Work task: Restate word for word each line of the data, starting at the one containing "### Questions and Support" and running through the last.

Data to examine:
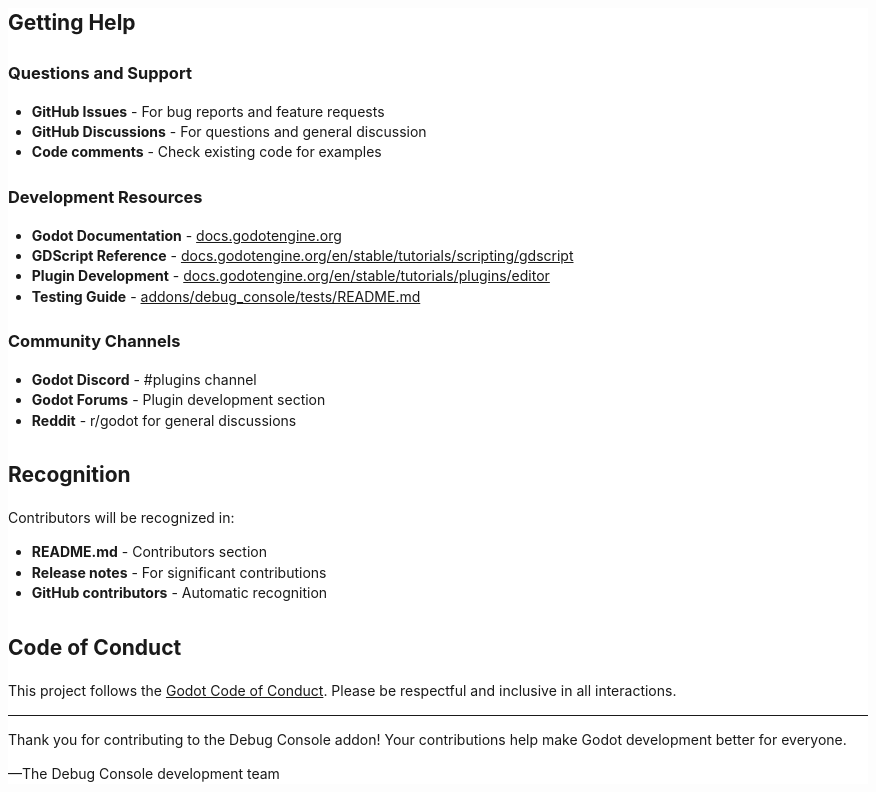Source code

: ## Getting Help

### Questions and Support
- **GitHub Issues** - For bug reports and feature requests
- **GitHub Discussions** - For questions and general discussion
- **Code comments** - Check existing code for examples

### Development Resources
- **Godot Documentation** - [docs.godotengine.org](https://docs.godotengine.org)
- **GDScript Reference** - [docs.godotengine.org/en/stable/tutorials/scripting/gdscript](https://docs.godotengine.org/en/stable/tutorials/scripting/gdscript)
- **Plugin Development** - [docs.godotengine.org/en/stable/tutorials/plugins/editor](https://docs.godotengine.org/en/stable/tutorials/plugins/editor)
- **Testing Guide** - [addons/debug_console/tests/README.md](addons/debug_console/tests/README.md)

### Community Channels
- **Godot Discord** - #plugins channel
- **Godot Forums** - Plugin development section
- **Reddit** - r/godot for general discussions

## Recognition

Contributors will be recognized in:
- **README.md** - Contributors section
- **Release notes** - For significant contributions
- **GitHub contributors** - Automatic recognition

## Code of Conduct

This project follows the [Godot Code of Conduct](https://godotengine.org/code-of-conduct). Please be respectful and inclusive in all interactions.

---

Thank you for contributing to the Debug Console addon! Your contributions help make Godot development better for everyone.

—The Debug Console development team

Written answer:
### Questions and Support
- **GitHub Issues** - For bug reports and feature requests
- **GitHub Discussions** - For questions and general discussion
- **Code comments** - Check existing code for examples

### Development Resources
- **Godot Documentation** - [docs.godotengine.org](https://docs.godotengine.org)
- **GDScript Reference** - [docs.godotengine.org/en/stable/tutorials/scripting/gdscript](https://docs.godotengine.org/en/stable/tutorials/scripting/gdscript)
- **Plugin Development** - [docs.godotengine.org/en/stable/tutorials/plugins/editor](https://docs.godotengine.org/en/stable/tutorials/plugins/editor)
- **Testing Guide** - [addons/debug_console/tests/README.md](addons/debug_console/tests/README.md)

### Community Channels
- **Godot Discord** - #plugins channel
- **Godot Forums** - Plugin development section
- **Reddit** - r/godot for general discussions

## Recognition

Contributors will be recognized in:
- **README.md** - Contributors section
- **Release notes** - For significant contributions
- **GitHub contributors** - Automatic recognition

## Code of Conduct

This project follows the [Godot Code of Conduct](https://godotengine.org/code-of-conduct). Please be respectful and inclusive in all interactions.

---

Thank you for contributing to the Debug Console addon! Your contributions help make Godot development better for everyone.

—The Debug Console development team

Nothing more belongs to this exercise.